Brief:
Copy out in full every line below that contains the string "Özeti". Case counts.
>>>>
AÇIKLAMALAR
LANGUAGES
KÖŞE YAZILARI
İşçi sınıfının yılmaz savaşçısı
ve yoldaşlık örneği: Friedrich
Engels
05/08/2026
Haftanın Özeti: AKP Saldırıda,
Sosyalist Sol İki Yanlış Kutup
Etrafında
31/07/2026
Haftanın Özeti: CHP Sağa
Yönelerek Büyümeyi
<<<<
>>>>
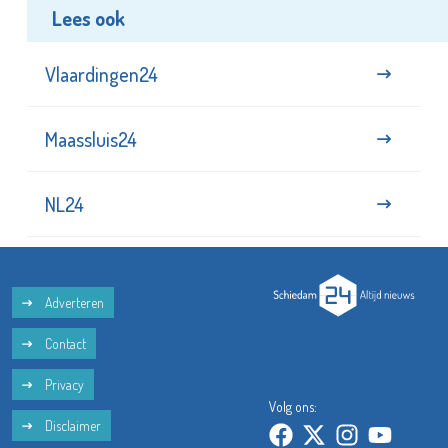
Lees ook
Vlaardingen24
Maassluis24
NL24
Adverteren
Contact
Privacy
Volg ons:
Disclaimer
<<<<
Written response:
Haftanın Özeti: AKP Saldırıda,
Haftanın Özeti: CHP Sağa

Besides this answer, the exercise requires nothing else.